Tribune leader, 2 October 1992
Not for the first time, the biggest excitement of this week’s Labour conference came before it formally opened. The dramatic resignation of Bryan Gould from the Shadow Cabinet has overshadowed everything else that has happened in Blackpool this week.
Although Tribunedisagrees with Mr Gould over Europe and economic policy, the issues on which he decided that he could not accept Shadow Cabinet collective responsibility, we regret his decision to go.
It is not that his position is incomprehensible. Mr Gould’s core beliefs about management of the economy (he remains a stalwart of the “Keynesianism in one country” school) are radically at odds with the “co-ordinated European reflation” approach taken by the Labour leadership and overwhelmingly endorsed by this week’s conference.
It is hardly surprising that Mr Gould decided that a life of back-bench freedom was preferable to four years of sitting on his hands, particularly given his experience between 1989 and last April. Then Mr Gould kept quiet in the face of what he saw as a disastrous Labour economic policy shift, away from the interventionist industrial strategy he had elaborated as trade and industry spokesman and towards an approach emphasising only “supply side” measures, mainly education and training.
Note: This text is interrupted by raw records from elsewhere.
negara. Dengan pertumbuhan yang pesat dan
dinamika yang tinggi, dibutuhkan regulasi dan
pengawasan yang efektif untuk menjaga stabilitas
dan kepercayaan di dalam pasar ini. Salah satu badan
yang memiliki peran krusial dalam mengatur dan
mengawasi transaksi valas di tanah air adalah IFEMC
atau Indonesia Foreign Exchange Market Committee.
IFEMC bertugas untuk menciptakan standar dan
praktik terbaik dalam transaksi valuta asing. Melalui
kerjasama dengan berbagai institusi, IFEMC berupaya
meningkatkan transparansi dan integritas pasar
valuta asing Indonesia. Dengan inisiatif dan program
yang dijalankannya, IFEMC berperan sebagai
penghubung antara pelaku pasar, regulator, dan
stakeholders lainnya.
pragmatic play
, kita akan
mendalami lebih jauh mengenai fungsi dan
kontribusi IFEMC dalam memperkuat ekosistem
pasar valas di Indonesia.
The prospect of another frustrating period of not disagreeing in public with what he saw as party policy was understandably unattractive for Mr Gould. What made it even worse was that, having been so roundly beaten in the Labour leadership contest this summer, he was in an even weaker position inside the Shadow Cabinet than he had been in the three years before the general election. Knowing by last weekend that he was also certain to lose his seat on the National Executive Committee, Mr Gould walked.
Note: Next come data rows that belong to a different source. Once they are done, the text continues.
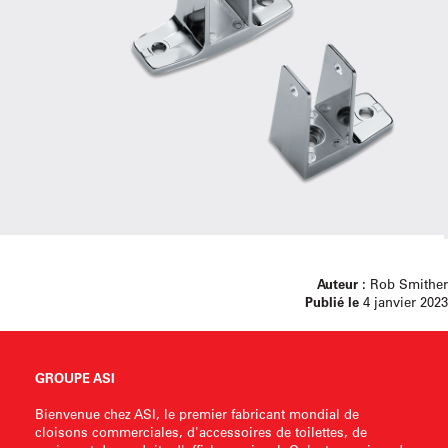
Auteur :
Rob Smither
Publié le
4 janvier 2023
GROUPE ASI
Bienvenue chez ASI, le premier fabricant mondial de
cloisons commerciales, d'accessoires de toilettes, de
No one can blame him for doing so, but there is something deeply disturbing about the circumstances. The impossibility of his predicament came about only because of the enforcement last week of Shadow Cabinet collective responsibility on Europe and economic policy. Yet there was no need to foreclose Labour’s debate on these issues, apart, possibly, for last week’s emergency House of Commons debate on the economy. However essential it might be for any political party to present a show of unity in the couple of years before a general election, there is no convincing argument for Labour doing any such thing right now.
It is less than six months since the party suffered a humiliating general election defeat. It has still only begun to chew over why it lost and what it should do next. Two years of free and frank debate, with the tolerance of the widest range of views at every level of the party is essential if Labour is to have any hope of getting to grips with its predicament.
The departure of Mr Gould is a worrying sign that the Labour leadership thinks that the debate is not necessary. It also inevitably casts a shadow of doubt over the seriousness of John Smith’s promise during the leadership campaign to operate a more relaxed disciplinary regime than his predecessor. The least we should now expect from Mr Smith is a ringing declaration of the value he places on dissent in the Labour Party.